[BRIEF]
Could you transcribe all the entries exactly, omitting the pictures?

<<<<

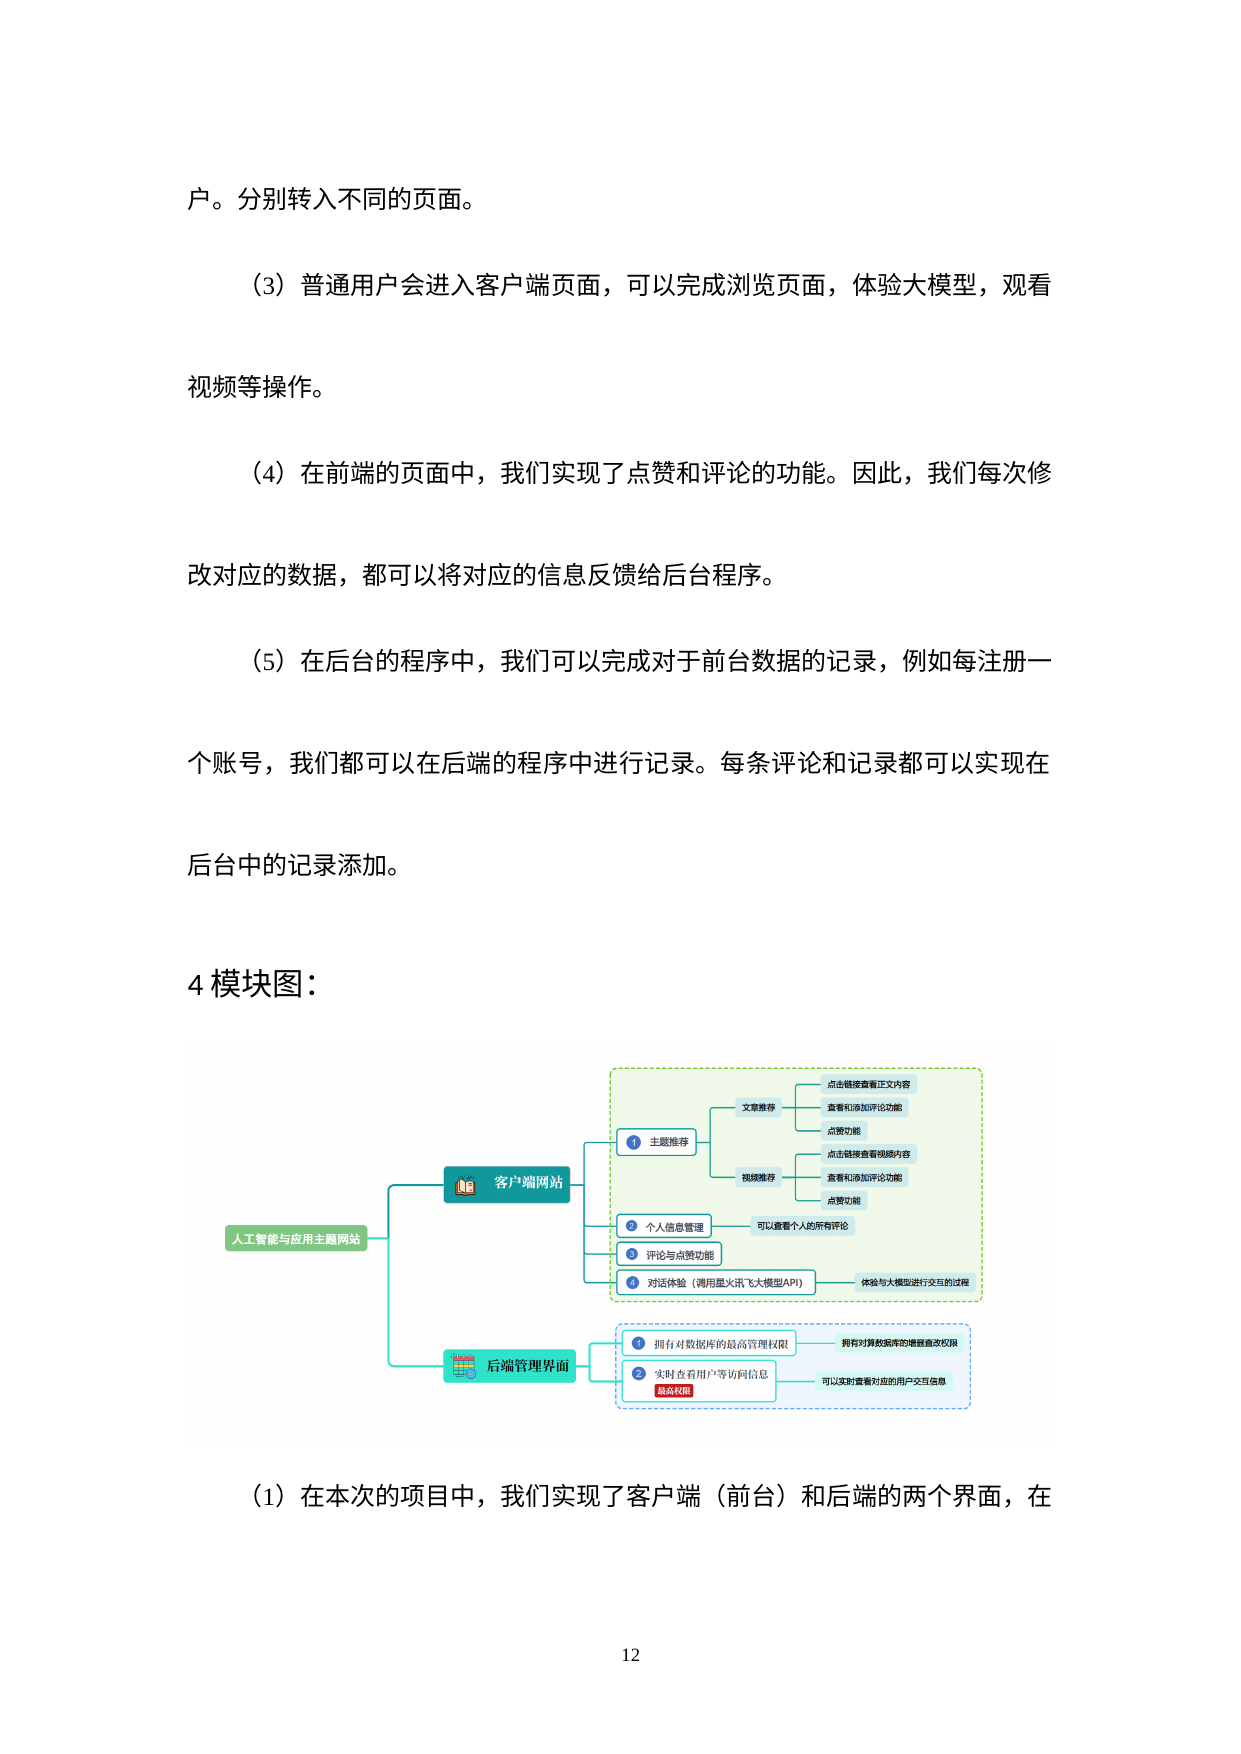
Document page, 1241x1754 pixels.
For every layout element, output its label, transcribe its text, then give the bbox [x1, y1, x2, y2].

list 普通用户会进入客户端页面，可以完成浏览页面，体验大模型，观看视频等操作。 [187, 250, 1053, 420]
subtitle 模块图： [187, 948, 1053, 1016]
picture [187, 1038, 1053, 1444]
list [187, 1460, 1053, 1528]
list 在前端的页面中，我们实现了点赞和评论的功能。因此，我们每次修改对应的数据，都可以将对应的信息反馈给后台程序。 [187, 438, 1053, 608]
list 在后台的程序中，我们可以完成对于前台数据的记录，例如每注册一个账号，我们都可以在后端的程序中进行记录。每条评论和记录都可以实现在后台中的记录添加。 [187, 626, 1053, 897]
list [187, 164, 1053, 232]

>>>>

[PROBLEM SOLUTION]
Document page, 1241x1754 pixels.
For every layout element, output its label, transcribe its text, then give the bbox [x1, y1, x2, y2].

list 普通用户会进入客户端页面，可以完成浏览页面，体验大模型，观看视频等操作。 [187, 250, 1053, 420]
subtitle 模块图： [187, 948, 1053, 1016]
picture [187, 1038, 1053, 1444]
list [187, 1460, 1053, 1528]
list 在前端的页面中，我们实现了点赞和评论的功能。因此，我们每次修改对应的数据，都可以将对应的信息反馈给后台程序。 [187, 438, 1053, 608]
list 在后台的程序中，我们可以完成对于前台数据的记录，例如每注册一个账号，我们都可以在后端的程序中进行记录。每条评论和记录都可以实现在后台中的记录添加。 [187, 626, 1053, 897]
list [187, 164, 1053, 232]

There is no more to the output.